→ INSTRUCTIONS FOR THE TASK:
Output the records exactly, and drop each picture.

→ DATA RECORDS:
######
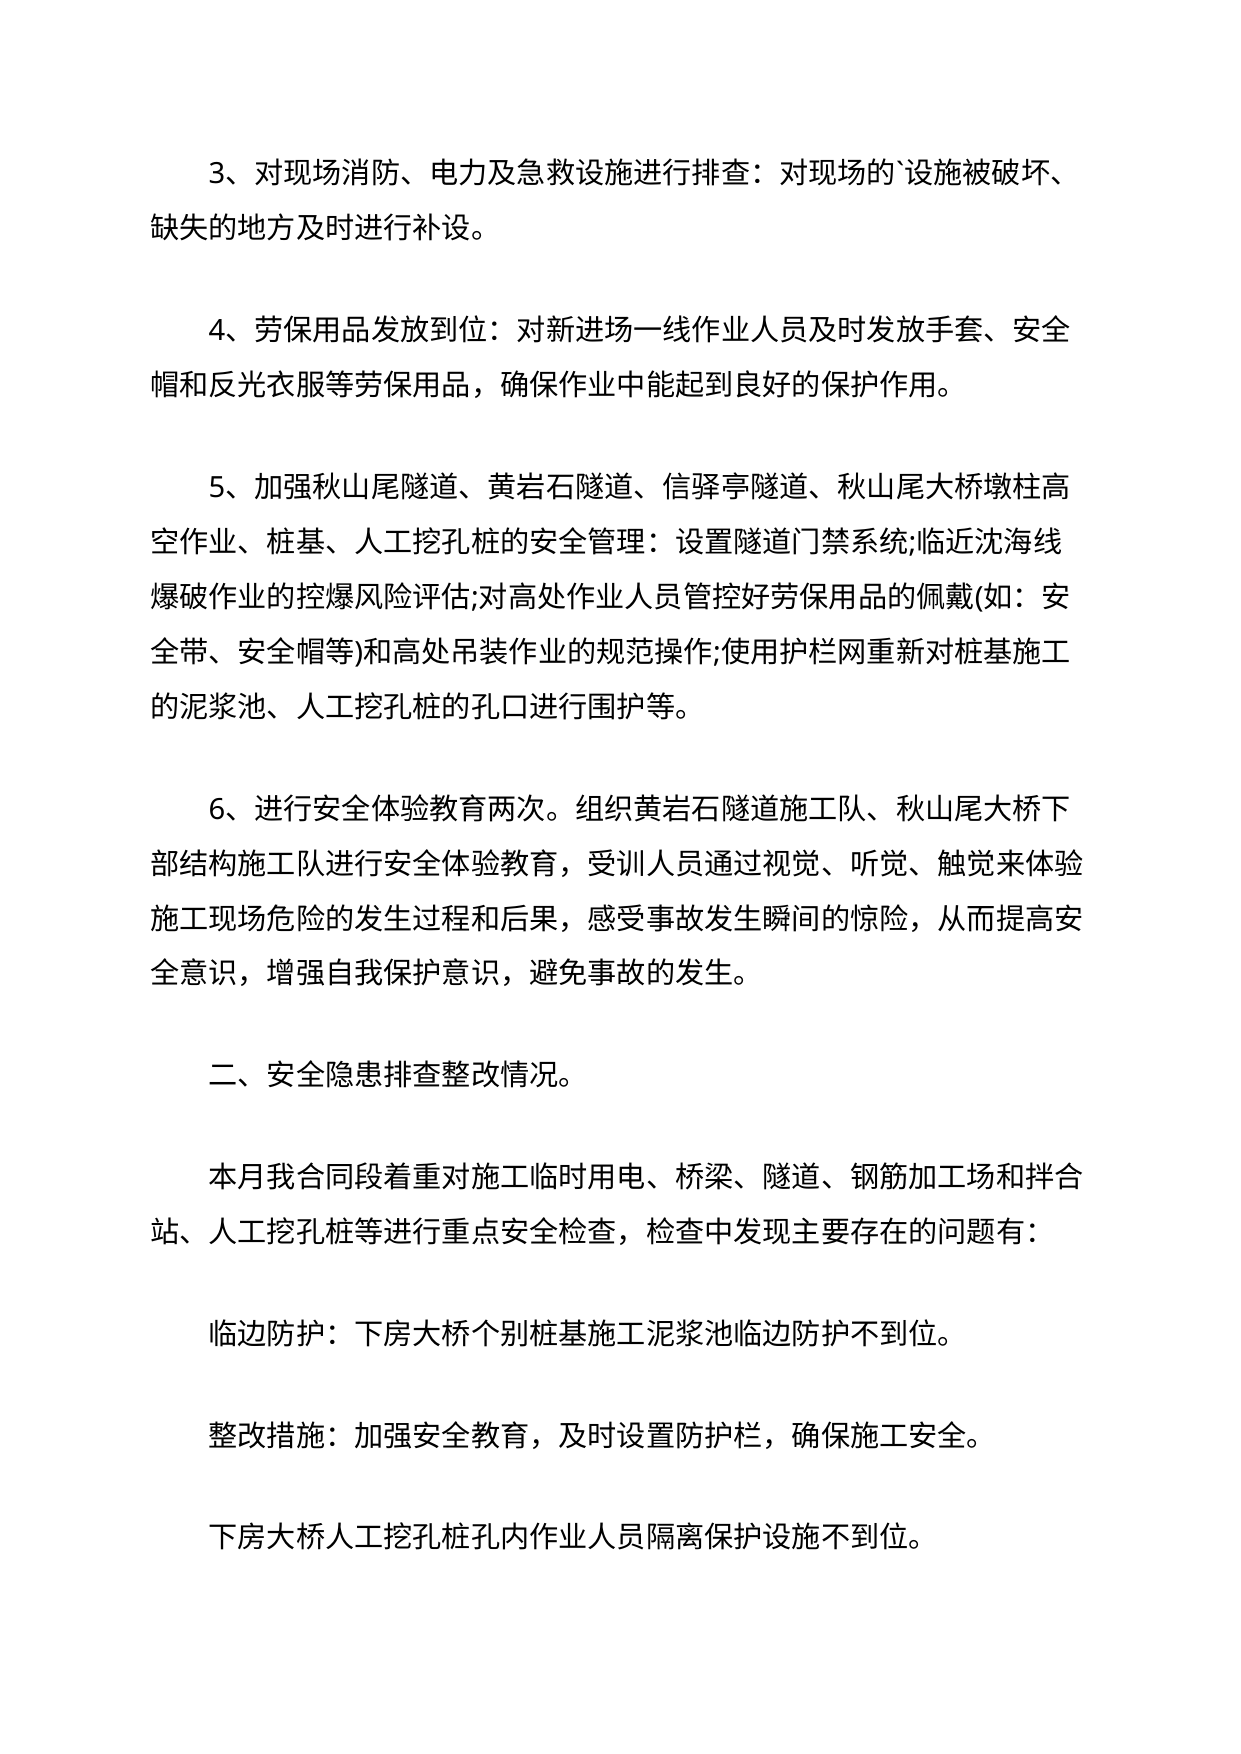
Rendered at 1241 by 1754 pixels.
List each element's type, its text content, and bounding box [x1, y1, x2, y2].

text 整改措施：加强安全教育，及时设置防护栏，确保施工安全。 [150, 1412, 1090, 1454]
text 下房大桥人工挖孔桩孔内作业人员隔离保护设施不到位。 [150, 1514, 1090, 1556]
text 5、加强秋山尾隧道、黄岩石隧道、信驿亭隧道、秋山尾大桥墩柱高空作业、桩基、人工挖孔桩的安全管理：设置隧道门禁系统;临近沈海线爆破作业的控爆风险评估;对高处作业人员管控好劳保用品的佩戴(如：安全带、安全帽等)和高处吊装作业的规范操作;使用护栏网重新对桩基施工的泥浆池、人工挖孔桩的孔口进行围护等。 [150, 463, 1090, 726]
text 临边防护：下房大桥个别桩基施工泥浆池临边防护不到位。 [150, 1310, 1090, 1353]
text 二、安全隐患排查整改情况。 [150, 1052, 1090, 1094]
text 6、进行安全体验教育两次。组织黄岩石隧道施工队、秋山尾大桥下部结构施工队进行安全体验教育，受训人员通过视觉、听觉、触觉来体验施工现场危险的发生过程和后果，感受事故发生瞬间的惊险，从而提高安全意识，增强自我保护意识，避免事故的发生。 [150, 785, 1090, 992]
text 4、劳保用品发放到位：对新进场一线作业人员及时发放手套、安全帽和反光衣服等劳保用品，确保作业中能起到良好的保护作用。 [150, 307, 1090, 404]
text 本月我合同段着重对施工临时用电、桥梁、隧道、钢筋加工场和拌合站、人工挖孔桩等进行重点安全检查，检查中发现主要存在的问题有： [150, 1154, 1090, 1251]
text 3、对现场消防、电力及急救设施进行排查：对现场的`设施被破坏、缺失的地方及时进行补设。 [150, 150, 1090, 247]
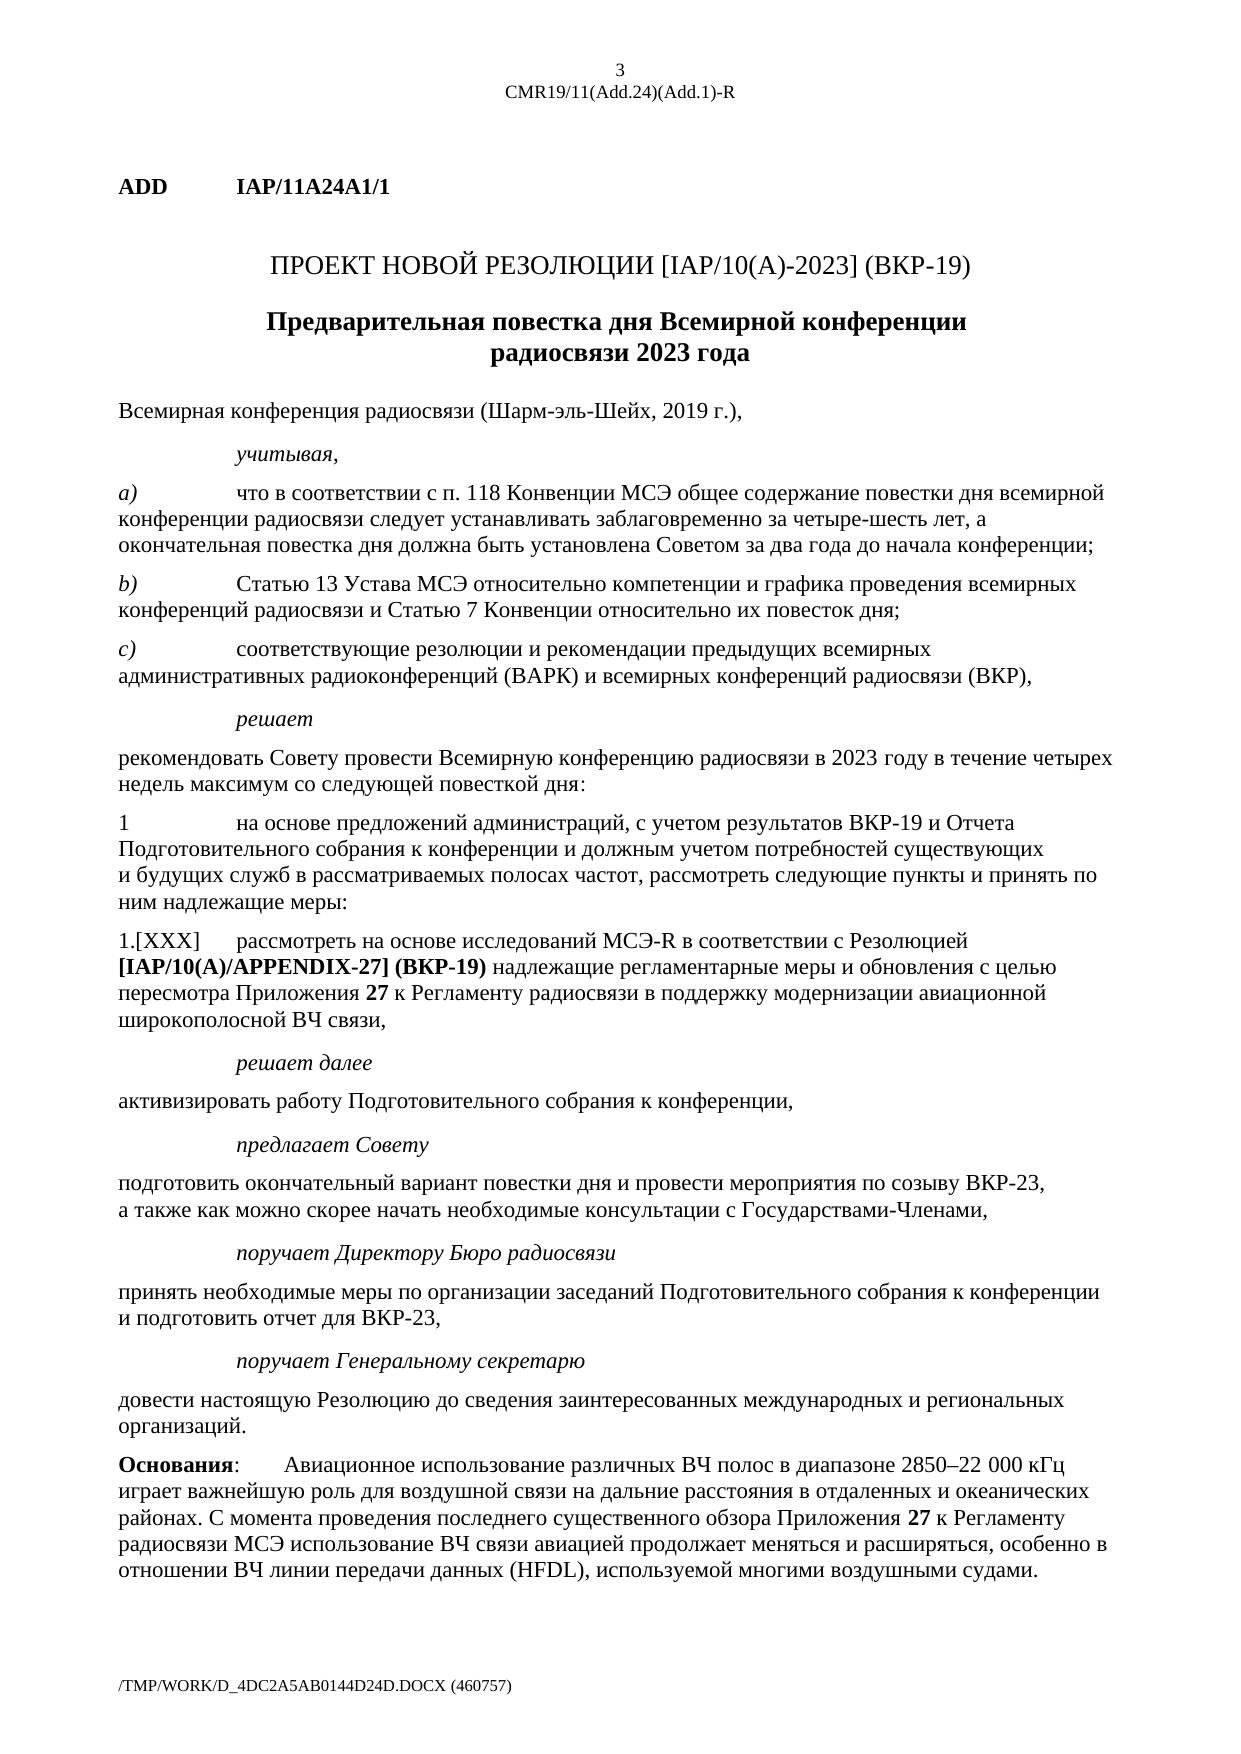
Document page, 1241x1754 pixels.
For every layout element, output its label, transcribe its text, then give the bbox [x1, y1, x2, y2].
######
→ RESPONSE BOX:
Rendered at 1241 by 1754 pixels.
List each element's type, its text content, and bounding box [x1, y1, x2, y2].

text 整改措施：加强安全教育，及时设置防护栏，确保施工安全。 [150, 1412, 1090, 1454]
text 下房大桥人工挖孔桩孔内作业人员隔离保护设施不到位。 [150, 1514, 1090, 1556]
text 5、加强秋山尾隧道、黄岩石隧道、信驿亭隧道、秋山尾大桥墩柱高空作业、桩基、人工挖孔桩的安全管理：设置隧道门禁系统;临近沈海线爆破作业的控爆风险评估;对高处作业人员管控好劳保用品的佩戴(如：安全带、安全帽等)和高处吊装作业的规范操作;使用护栏网重新对桩基施工的泥浆池、人工挖孔桩的孔口进行围护等。 [150, 463, 1090, 726]
text 临边防护：下房大桥个别桩基施工泥浆池临边防护不到位。 [150, 1310, 1090, 1353]
text 二、安全隐患排查整改情况。 [150, 1052, 1090, 1094]
text 6、进行安全体验教育两次。组织黄岩石隧道施工队、秋山尾大桥下部结构施工队进行安全体验教育，受训人员通过视觉、听觉、触觉来体验施工现场危险的发生过程和后果，感受事故发生瞬间的惊险，从而提高安全意识，增强自我保护意识，避免事故的发生。 [150, 785, 1090, 992]
text 4、劳保用品发放到位：对新进场一线作业人员及时发放手套、安全帽和反光衣服等劳保用品，确保作业中能起到良好的保护作用。 [150, 307, 1090, 404]
text 本月我合同段着重对施工临时用电、桥梁、隧道、钢筋加工场和拌合站、人工挖孔桩等进行重点安全检查，检查中发现主要存在的问题有： [150, 1154, 1090, 1251]
text 3、对现场消防、电力及急救设施进行排查：对现场的`设施被破坏、缺失的地方及时进行补设。 [150, 150, 1090, 247]
Document page, 1241x1754 pixels.
For every layout element, output its label, transcribe its text, then give the bbox [x1, y1, x2, y2].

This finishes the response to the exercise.